• **WHAT TO WORK ON**
Swap each "shown on this render" in the lines below for "displayed in this view" and keep everything else the same. Leave the pictures out of your answer.

• **DATA SECTION**
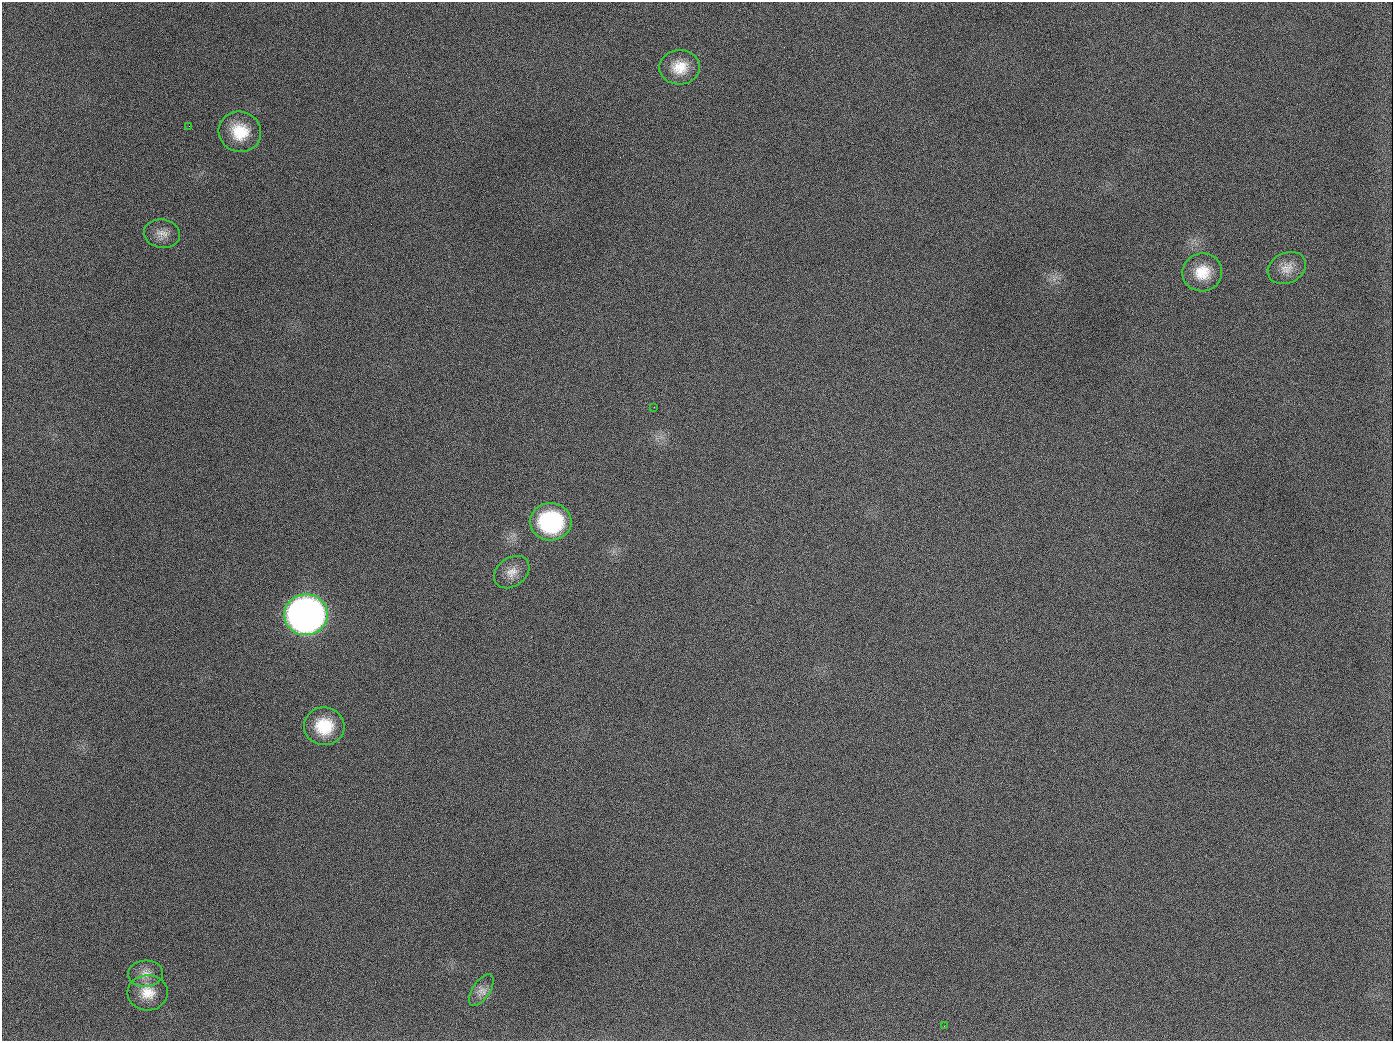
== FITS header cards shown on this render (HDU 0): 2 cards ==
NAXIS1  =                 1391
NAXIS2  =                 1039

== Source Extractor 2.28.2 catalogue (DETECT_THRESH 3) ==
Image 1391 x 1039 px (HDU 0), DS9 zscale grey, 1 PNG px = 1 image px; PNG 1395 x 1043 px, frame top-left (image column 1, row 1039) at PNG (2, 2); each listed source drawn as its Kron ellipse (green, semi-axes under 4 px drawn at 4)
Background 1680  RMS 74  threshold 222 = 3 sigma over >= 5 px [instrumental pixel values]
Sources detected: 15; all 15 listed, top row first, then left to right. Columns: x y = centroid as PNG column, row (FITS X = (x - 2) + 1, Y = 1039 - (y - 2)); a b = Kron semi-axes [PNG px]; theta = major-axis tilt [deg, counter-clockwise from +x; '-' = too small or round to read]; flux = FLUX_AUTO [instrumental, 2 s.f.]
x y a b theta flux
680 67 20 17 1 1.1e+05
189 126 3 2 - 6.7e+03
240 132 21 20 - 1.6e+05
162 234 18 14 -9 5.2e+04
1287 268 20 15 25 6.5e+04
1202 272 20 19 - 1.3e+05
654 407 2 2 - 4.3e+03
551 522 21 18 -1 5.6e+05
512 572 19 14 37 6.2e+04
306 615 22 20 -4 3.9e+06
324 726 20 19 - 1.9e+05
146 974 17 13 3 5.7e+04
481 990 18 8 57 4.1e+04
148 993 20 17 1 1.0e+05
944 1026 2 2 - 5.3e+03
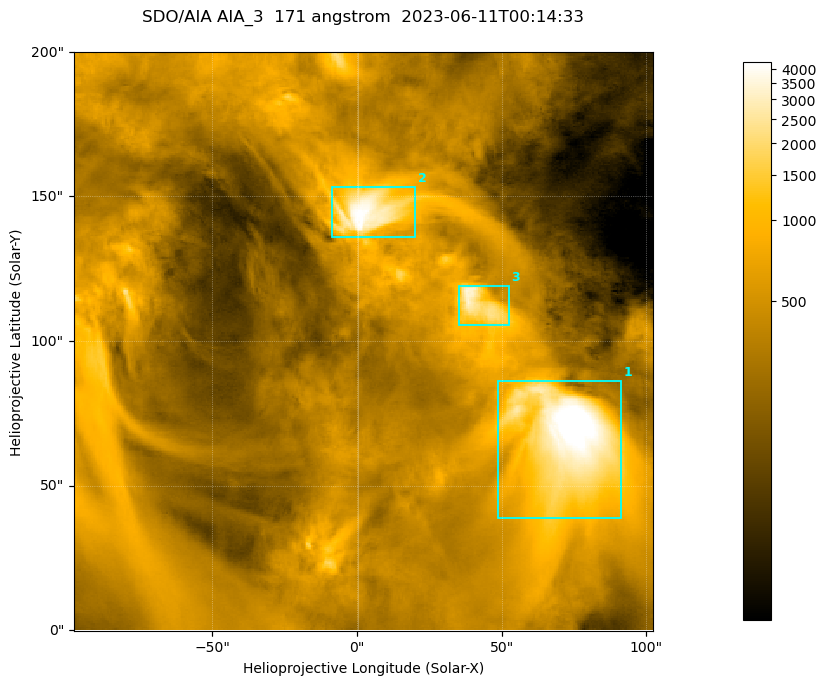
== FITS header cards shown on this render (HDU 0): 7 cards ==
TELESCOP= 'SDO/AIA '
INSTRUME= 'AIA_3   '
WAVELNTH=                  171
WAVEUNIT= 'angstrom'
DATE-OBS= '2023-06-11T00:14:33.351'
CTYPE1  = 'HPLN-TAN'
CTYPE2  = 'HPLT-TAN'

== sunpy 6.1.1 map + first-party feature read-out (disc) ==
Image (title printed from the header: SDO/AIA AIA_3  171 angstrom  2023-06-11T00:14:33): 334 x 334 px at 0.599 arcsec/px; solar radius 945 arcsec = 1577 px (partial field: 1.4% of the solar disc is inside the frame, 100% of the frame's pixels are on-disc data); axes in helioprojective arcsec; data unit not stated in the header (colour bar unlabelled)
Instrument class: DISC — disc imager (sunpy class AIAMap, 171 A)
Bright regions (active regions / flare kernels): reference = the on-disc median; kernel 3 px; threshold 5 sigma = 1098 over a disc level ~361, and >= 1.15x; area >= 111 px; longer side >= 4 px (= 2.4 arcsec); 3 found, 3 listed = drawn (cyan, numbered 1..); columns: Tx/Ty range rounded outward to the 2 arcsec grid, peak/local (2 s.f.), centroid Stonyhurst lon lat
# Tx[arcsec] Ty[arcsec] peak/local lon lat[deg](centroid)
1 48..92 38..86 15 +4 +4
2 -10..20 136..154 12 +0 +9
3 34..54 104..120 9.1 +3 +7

• **ANSWER TO THIS TASK**
== FITS header cards displayed in this view (HDU 0): 2 cards ==
NAXIS1  =                 1391
NAXIS2  =                 1039

== Source Extractor 2.28.2 catalogue (DETECT_THRESH 3) ==
Image 1391 x 1039 px (HDU 0), DS9 zscale grey, 1 PNG px = 1 image px; PNG 1395 x 1043 px, frame top-left (image column 1, row 1039) at PNG (2, 2); each listed source drawn as its Kron ellipse (green, semi-axes under 4 px drawn at 4)
Background 1680  RMS 74  threshold 222 = 3 sigma over >= 5 px [instrumental pixel values]
Sources detected: 15; all 15 listed, top row first, then left to right. Columns: x y = centroid as PNG column, row (FITS X = (x - 2) + 1, Y = 1039 - (y - 2)); a b = Kron semi-axes [PNG px]; theta = major-axis tilt [deg, counter-clockwise from +x; '-' = too small or round to read]; flux = FLUX_AUTO [instrumental, 2 s.f.]
x y a b theta flux
680 67 20 17 1 1.1e+05
189 126 3 2 - 6.7e+03
240 132 21 20 - 1.6e+05
162 234 18 14 -9 5.2e+04
1287 268 20 15 25 6.5e+04
1202 272 20 19 - 1.3e+05
654 407 2 2 - 4.3e+03
551 522 21 18 -1 5.6e+05
512 572 19 14 37 6.2e+04
306 615 22 20 -4 3.9e+06
324 726 20 19 - 1.9e+05
146 974 17 13 3 5.7e+04
481 990 18 8 57 4.1e+04
148 993 20 17 1 1.0e+05
944 1026 2 2 - 5.3e+03
== FITS header cards displayed in this view (HDU 0): 7 cards ==
TELESCOP= 'SDO/AIA '
INSTRUME= 'AIA_3   '
WAVELNTH=                  171
WAVEUNIT= 'angstrom'
DATE-OBS= '2023-06-11T00:14:33.351'
CTYPE1  = 'HPLN-TAN'
CTYPE2  = 'HPLT-TAN'

== sunpy 6.1.1 map + first-party feature read-out (disc) ==
Image (title printed from the header: SDO/AIA AIA_3  171 angstrom  2023-06-11T00:14:33): 334 x 334 px at 0.599 arcsec/px; solar radius 945 arcsec = 1577 px (partial field: 1.4% of the solar disc is inside the frame, 100% of the frame's pixels are on-disc data); axes in helioprojective arcsec; data unit not stated in the header (colour bar unlabelled)
Instrument class: DISC — disc imager (sunpy class AIAMap, 171 A)
Bright regions (active regions / flare kernels): reference = the on-disc median; kernel 3 px; threshold 5 sigma = 1098 over a disc level ~361, and >= 1.15x; area >= 111 px; longer side >= 4 px (= 2.4 arcsec); 3 found, 3 listed = drawn (cyan, numbered 1..); columns: Tx/Ty range rounded outward to the 2 arcsec grid, peak/local (2 s.f.), centroid Stonyhurst lon lat
# Tx[arcsec] Ty[arcsec] peak/local lon lat[deg](centroid)
1 48..92 38..86 15 +4 +4
2 -10..20 136..154 12 +0 +9
3 34..54 104..120 9.1 +3 +7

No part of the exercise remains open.